Task description> From the listing below, pull out all lines with "tipos" in them.

Stored data>
^^^^^^^^^^^^^^^^

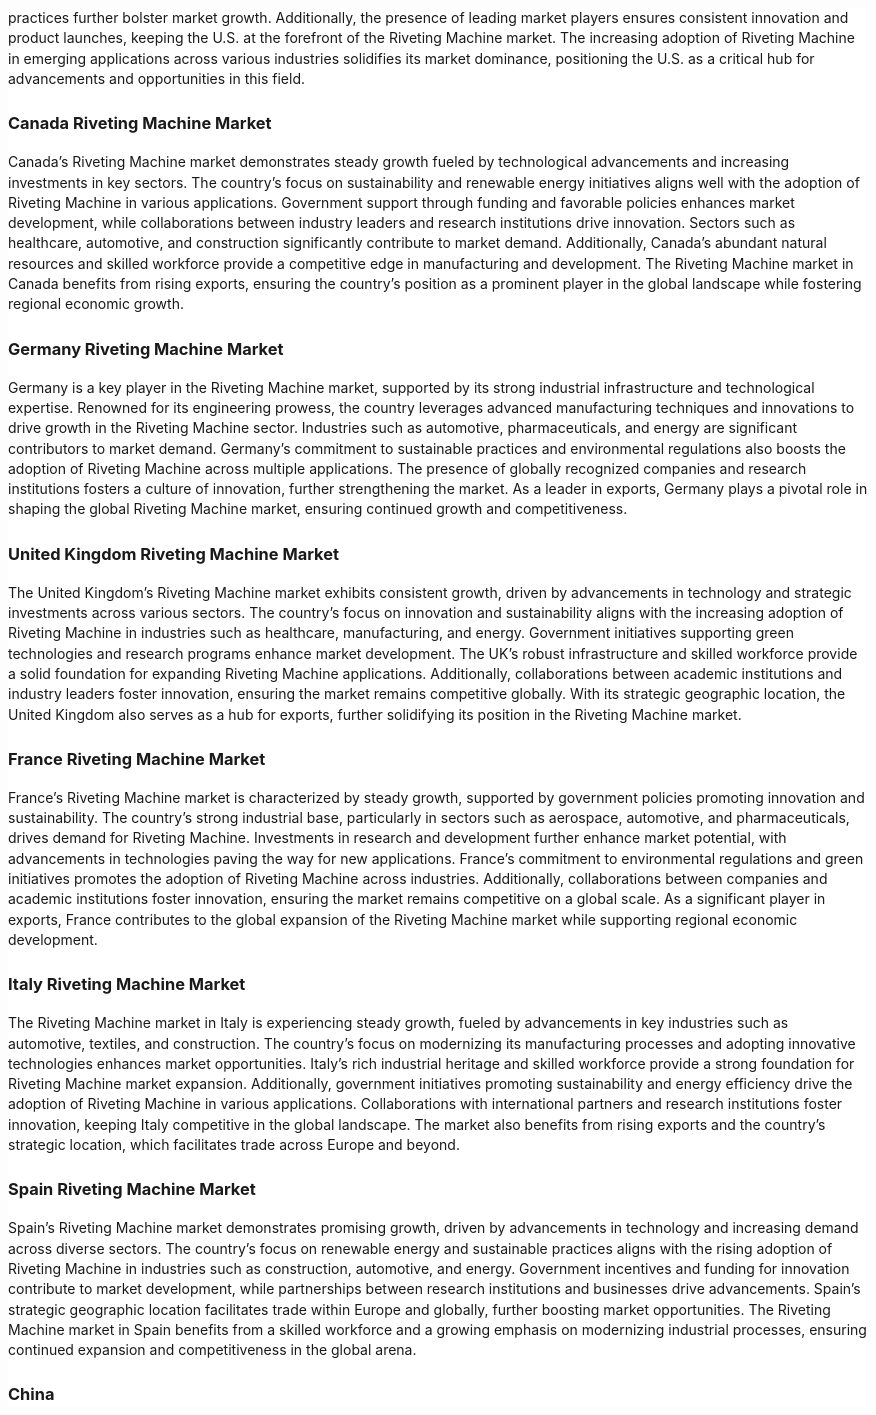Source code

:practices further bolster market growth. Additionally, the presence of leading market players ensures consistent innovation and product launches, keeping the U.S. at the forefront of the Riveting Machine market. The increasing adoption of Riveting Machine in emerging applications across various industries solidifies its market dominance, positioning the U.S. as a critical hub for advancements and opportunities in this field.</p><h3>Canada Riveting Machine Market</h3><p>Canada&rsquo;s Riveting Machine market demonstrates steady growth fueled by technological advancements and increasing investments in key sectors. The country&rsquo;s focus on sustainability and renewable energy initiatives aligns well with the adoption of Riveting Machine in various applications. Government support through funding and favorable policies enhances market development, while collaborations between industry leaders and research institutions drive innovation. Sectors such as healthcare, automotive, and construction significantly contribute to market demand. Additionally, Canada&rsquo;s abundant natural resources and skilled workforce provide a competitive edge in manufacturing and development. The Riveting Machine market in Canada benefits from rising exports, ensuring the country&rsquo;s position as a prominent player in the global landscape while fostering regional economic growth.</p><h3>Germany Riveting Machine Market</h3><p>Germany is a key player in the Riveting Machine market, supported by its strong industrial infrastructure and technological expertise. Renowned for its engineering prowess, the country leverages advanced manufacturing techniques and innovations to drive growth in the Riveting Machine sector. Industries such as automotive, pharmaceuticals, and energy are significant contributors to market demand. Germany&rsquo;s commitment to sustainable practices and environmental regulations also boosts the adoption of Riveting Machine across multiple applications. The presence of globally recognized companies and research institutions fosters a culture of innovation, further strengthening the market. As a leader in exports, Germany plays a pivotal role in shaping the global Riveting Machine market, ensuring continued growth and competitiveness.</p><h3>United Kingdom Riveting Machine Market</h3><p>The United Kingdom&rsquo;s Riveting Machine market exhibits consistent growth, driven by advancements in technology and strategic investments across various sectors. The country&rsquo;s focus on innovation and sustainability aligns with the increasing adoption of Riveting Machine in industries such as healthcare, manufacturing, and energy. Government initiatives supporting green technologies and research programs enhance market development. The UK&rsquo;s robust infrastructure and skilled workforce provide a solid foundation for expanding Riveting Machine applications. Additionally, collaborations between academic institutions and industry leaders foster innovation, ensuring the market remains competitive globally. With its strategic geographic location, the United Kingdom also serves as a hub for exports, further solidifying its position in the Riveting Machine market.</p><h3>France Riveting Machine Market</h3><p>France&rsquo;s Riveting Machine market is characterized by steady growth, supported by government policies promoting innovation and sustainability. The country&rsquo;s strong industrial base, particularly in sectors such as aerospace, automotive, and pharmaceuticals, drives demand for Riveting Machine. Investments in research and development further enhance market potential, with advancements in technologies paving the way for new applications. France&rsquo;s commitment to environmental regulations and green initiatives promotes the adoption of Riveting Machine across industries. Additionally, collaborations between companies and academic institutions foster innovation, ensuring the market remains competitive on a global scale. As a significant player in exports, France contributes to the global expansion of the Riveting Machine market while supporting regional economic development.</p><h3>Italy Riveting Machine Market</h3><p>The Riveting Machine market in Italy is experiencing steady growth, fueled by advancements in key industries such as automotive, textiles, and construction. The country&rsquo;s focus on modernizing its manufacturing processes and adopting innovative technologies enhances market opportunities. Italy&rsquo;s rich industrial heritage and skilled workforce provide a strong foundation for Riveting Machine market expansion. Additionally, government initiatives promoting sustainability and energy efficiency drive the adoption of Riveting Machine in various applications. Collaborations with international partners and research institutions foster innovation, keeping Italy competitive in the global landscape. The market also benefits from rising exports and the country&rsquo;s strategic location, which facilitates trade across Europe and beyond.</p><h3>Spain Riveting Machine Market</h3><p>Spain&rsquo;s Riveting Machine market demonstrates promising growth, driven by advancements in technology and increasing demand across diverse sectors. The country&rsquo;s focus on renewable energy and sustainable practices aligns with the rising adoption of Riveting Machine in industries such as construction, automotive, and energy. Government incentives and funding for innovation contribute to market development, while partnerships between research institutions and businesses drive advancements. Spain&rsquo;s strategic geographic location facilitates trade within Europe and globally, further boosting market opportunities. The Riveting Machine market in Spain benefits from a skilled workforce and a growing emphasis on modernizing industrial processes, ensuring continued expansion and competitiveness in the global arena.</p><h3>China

^^^^^^^^^^^^^^^^

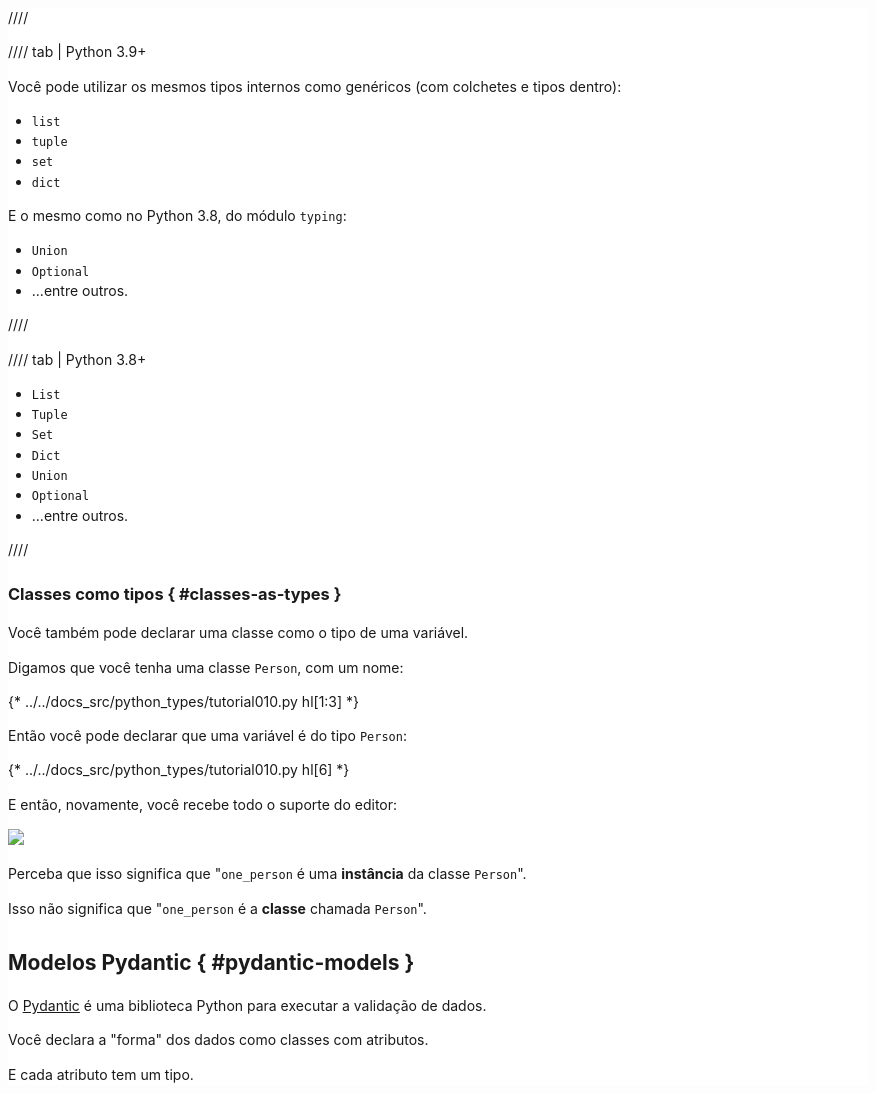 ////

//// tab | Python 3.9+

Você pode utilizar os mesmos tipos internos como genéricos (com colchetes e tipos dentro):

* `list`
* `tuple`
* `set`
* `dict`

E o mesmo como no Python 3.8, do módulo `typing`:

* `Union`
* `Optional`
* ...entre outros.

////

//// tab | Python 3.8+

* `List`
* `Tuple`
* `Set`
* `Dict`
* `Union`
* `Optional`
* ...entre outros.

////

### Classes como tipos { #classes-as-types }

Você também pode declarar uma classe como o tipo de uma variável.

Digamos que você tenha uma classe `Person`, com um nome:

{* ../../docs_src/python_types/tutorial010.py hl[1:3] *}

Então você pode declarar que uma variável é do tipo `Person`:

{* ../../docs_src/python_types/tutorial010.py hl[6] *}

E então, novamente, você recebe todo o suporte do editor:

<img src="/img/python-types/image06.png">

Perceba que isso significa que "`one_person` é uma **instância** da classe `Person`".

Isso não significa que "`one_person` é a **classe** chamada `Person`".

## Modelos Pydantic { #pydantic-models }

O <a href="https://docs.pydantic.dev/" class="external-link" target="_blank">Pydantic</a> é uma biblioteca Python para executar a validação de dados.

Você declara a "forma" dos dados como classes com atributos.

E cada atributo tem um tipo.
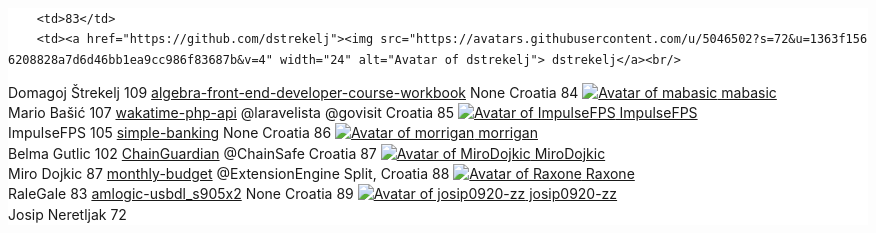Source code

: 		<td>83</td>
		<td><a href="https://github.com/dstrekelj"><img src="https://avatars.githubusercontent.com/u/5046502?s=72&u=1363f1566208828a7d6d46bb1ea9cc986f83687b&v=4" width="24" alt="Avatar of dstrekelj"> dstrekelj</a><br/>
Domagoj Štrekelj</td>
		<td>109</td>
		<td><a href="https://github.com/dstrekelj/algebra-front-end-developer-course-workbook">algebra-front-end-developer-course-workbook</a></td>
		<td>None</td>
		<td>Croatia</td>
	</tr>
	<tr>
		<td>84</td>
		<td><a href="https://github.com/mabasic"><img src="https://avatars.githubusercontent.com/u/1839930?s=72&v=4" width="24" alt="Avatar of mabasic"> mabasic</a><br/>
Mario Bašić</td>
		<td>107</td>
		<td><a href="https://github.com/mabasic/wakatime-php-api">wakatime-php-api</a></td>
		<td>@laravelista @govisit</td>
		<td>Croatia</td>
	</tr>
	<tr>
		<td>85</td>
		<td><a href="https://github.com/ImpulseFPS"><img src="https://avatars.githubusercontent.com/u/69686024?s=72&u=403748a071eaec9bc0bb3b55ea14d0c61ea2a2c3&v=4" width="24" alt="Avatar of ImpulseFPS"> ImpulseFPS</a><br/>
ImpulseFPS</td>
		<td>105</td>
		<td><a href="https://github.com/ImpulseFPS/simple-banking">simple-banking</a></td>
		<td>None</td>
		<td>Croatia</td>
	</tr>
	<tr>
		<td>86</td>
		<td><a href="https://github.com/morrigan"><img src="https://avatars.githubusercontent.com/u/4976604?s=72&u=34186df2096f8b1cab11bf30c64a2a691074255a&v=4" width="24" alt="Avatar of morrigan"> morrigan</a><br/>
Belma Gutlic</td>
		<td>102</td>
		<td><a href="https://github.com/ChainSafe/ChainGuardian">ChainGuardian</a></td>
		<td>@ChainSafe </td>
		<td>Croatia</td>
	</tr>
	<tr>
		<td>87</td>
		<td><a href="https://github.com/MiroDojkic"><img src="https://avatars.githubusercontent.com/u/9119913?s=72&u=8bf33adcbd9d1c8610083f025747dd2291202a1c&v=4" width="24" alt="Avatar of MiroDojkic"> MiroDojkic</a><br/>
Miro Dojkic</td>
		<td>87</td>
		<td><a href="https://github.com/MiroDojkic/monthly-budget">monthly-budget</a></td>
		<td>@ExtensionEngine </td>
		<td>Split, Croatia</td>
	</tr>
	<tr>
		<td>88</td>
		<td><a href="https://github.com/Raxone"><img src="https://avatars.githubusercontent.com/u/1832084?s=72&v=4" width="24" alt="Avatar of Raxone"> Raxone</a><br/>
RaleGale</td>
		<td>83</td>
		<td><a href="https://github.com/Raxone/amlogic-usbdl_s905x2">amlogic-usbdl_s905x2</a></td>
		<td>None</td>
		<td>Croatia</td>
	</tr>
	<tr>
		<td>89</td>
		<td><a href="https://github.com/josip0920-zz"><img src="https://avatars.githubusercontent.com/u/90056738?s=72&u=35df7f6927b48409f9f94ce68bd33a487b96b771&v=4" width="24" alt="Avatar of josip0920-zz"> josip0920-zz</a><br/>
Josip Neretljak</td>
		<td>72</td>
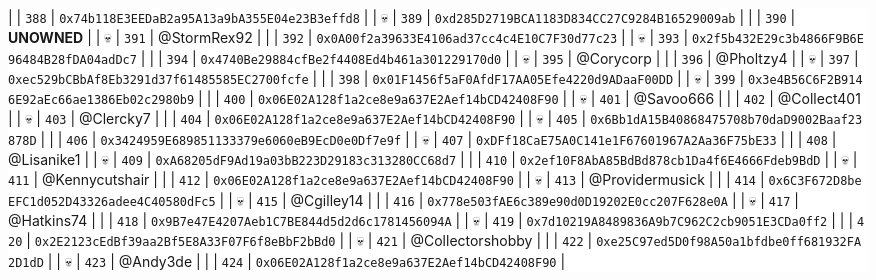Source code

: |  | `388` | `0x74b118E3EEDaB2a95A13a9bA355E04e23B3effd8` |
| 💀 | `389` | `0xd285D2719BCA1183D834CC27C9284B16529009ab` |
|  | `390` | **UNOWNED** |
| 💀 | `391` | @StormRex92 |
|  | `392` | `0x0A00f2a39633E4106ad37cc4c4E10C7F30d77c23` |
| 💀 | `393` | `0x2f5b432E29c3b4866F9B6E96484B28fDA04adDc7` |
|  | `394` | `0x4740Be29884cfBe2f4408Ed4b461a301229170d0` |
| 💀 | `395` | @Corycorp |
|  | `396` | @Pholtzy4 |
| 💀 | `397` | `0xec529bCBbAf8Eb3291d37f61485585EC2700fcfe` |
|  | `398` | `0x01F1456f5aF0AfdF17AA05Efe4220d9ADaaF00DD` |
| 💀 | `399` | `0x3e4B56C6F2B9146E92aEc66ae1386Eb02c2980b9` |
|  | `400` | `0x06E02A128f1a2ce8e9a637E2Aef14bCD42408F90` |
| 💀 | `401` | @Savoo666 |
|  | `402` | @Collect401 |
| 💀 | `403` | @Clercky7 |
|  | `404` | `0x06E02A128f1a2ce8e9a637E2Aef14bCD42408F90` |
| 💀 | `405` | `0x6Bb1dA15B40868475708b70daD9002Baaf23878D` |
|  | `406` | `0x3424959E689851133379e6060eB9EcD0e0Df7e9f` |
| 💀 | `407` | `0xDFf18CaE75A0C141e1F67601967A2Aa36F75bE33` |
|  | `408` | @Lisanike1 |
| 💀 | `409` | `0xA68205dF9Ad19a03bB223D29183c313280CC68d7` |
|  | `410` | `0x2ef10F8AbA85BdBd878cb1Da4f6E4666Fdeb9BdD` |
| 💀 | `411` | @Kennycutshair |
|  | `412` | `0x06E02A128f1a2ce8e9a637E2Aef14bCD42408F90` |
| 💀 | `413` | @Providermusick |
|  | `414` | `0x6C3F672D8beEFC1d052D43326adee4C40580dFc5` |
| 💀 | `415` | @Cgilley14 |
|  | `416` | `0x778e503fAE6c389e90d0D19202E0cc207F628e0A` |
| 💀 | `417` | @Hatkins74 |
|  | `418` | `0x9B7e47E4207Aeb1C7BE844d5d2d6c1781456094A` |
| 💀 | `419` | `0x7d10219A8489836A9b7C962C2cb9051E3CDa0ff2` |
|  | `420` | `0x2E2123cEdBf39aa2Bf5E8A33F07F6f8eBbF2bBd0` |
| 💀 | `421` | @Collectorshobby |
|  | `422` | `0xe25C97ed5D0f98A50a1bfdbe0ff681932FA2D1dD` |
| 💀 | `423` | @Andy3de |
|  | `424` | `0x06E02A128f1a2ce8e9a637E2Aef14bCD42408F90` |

^^^^^^^^^^^^^^^^

Solution to the problem>
Você pode utilizar os mesmos tipos internos como genéricos (com colchetes e tipos dentro):
### Classes como tipos { #classes-as-types }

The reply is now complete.